Setelah bersikukuh dengan pendapatku akhirnya ibu yang sibuk mencatat dengan buku dan pulpennya bergegas mengiyakan. Menyudahi ini semua. Aku masuk ke ruang tengah. Membuka dompet marunku sembari menggeleng-geleng. Mengeluarkan uang lima ribu rupiah. Lalu menyerahkan uang itu padanya.

Dan kamu tahu apa yang terjadi? Tanpa bilang permisi dan salam selayaknya orang Islam sang ibu yang tadi menyerangku dengan untaian kata yang tidak begitu enak pergi begitu saja. Untunglah sang ibu-ibu pencatat tahu etika bertamu. Dia mengucapkan salam dan pamit permisi kepadaku.
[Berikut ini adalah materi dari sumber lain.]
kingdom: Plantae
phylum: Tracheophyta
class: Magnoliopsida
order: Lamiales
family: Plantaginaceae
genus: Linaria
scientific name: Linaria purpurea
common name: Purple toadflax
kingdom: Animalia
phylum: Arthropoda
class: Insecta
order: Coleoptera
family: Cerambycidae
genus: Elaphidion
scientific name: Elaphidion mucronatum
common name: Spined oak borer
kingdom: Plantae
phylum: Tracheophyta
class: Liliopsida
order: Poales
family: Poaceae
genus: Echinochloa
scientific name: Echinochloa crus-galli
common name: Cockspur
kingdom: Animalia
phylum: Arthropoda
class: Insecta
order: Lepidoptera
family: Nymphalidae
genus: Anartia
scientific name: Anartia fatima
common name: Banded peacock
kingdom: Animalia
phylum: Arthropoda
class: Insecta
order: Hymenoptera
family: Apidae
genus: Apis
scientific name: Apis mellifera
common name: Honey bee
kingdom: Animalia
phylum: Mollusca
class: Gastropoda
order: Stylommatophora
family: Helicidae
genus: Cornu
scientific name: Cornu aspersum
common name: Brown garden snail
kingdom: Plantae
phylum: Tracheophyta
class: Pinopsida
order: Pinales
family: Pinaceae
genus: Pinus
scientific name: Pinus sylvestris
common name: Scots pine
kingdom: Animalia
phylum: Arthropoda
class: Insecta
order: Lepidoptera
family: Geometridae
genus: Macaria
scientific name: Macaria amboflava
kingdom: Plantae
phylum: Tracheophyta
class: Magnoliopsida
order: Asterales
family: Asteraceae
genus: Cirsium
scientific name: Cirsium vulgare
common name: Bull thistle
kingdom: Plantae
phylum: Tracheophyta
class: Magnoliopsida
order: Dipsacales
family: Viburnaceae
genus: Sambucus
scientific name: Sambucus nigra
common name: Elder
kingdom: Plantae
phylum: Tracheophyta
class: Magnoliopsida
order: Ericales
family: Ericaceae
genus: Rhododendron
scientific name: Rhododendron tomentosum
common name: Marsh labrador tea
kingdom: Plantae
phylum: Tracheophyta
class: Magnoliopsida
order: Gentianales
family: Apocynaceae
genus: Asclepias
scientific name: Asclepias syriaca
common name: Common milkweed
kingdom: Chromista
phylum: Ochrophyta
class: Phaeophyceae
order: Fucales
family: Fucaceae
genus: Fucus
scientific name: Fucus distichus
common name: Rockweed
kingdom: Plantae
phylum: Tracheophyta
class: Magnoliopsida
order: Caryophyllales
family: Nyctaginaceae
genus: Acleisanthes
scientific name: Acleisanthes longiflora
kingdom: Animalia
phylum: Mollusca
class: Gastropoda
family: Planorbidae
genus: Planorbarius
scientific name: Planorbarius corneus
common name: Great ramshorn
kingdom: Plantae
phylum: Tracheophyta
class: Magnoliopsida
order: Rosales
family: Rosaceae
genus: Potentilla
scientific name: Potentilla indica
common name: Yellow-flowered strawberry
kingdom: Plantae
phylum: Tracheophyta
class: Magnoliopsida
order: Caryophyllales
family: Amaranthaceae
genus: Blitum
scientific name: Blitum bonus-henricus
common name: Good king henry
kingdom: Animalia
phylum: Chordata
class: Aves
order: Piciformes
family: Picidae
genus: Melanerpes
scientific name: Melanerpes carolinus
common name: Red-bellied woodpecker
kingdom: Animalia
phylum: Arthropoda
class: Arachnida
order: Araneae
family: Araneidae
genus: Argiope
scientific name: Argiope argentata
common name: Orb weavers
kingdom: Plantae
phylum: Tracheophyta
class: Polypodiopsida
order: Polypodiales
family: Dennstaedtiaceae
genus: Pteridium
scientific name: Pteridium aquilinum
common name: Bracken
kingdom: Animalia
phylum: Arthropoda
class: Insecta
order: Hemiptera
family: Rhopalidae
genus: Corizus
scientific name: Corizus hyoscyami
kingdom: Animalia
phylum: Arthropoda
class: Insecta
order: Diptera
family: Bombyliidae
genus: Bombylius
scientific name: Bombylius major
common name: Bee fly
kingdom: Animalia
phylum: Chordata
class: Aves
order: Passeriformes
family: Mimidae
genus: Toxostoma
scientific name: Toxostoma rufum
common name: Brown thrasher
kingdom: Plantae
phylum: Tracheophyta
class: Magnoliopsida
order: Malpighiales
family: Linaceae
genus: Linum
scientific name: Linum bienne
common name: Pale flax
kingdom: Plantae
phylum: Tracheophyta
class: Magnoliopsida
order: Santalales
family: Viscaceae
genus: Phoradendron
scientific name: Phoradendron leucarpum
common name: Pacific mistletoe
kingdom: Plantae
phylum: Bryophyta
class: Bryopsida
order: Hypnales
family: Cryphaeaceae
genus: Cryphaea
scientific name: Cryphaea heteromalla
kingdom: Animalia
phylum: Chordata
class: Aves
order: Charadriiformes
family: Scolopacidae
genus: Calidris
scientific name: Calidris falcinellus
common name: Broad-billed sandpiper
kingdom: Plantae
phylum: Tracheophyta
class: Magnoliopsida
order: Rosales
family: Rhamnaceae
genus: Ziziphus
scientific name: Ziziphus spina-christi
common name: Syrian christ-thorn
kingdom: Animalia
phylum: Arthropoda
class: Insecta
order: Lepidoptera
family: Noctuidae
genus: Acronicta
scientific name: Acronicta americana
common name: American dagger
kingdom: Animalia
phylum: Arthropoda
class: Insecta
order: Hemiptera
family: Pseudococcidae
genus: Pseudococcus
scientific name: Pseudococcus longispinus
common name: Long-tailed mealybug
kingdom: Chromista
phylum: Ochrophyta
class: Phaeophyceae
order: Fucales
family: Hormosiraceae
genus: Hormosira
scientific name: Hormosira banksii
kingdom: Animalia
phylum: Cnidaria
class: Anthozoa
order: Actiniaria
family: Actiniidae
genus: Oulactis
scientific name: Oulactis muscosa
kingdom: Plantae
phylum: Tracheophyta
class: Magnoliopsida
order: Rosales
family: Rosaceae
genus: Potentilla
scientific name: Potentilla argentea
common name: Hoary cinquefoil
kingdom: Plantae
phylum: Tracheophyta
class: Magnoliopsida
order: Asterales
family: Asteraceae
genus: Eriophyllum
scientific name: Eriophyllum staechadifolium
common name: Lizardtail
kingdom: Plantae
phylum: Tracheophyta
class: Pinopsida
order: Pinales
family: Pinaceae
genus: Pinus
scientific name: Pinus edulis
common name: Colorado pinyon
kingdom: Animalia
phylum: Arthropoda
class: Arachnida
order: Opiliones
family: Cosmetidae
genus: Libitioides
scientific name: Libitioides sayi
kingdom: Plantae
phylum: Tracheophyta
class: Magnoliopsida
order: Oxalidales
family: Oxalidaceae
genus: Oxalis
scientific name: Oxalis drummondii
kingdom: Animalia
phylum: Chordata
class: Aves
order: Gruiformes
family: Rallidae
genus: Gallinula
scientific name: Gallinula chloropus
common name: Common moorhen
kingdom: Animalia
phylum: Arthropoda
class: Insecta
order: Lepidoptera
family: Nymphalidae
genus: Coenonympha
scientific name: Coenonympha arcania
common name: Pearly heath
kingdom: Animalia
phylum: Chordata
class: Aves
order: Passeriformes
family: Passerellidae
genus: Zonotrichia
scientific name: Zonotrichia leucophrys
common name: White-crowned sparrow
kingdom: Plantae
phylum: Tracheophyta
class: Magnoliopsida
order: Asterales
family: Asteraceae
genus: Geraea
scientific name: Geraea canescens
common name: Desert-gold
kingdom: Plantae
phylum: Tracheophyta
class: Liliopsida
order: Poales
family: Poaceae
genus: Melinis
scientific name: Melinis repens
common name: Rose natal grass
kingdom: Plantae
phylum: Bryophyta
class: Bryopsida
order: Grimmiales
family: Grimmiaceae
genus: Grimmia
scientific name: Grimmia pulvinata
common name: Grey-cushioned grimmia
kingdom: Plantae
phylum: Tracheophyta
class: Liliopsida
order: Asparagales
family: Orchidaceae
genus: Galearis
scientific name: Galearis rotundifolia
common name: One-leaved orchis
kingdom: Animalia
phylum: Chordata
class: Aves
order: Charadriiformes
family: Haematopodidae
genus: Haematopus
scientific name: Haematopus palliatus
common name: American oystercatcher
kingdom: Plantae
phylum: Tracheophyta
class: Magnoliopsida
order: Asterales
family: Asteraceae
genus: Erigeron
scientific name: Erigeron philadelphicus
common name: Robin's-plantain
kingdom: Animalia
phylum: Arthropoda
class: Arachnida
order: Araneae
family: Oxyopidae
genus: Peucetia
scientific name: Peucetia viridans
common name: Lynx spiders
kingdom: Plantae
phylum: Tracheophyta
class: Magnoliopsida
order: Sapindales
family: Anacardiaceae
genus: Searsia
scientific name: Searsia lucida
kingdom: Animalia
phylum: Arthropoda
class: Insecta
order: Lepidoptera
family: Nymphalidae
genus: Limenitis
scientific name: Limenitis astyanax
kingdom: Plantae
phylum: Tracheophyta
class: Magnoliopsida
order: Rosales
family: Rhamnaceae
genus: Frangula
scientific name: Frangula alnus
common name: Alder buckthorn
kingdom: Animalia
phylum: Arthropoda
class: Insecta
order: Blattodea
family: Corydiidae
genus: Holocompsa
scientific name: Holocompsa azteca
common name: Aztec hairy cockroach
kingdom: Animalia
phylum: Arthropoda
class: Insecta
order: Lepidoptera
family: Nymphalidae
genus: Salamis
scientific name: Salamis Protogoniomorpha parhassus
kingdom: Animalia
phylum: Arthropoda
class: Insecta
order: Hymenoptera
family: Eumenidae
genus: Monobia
Setelah kejadian itu berlalu. Aku terbengong-bengong sambil menatap sebuah bungkusan yang berisi obat pembasmi jentik nyamuk itu. Apa yang sudah aku lakukan barusan? Aku merutuki diri sendiri yang dengan mudahnya terpancing emosi. Mungkin juga tidak ikhlas dengan apa yang dibeli karena setengah dipaksa. Mungkin itu cara dua ibu tadi dalam memperoleh rizki atau memang pekerjaannya berkeliling bertugas untuk memperingatkan warga agar terhindar dari persebaran nyamuk cikungunya. Namun semoga cara menjual atau menawarkannya bisa lebih baik lagi

Astagfirullah… maafkan saya Tuhan. Maafkan sikap saya yang tak sopan ke Ibu-ibu tadi. Itu semua karena saya hilang kendali. Memang musuh yang paling besar adalah hawa napsu sendiri karena mudah terpancing emosi atau berprasangka yang tidak-tidak pada orang lain.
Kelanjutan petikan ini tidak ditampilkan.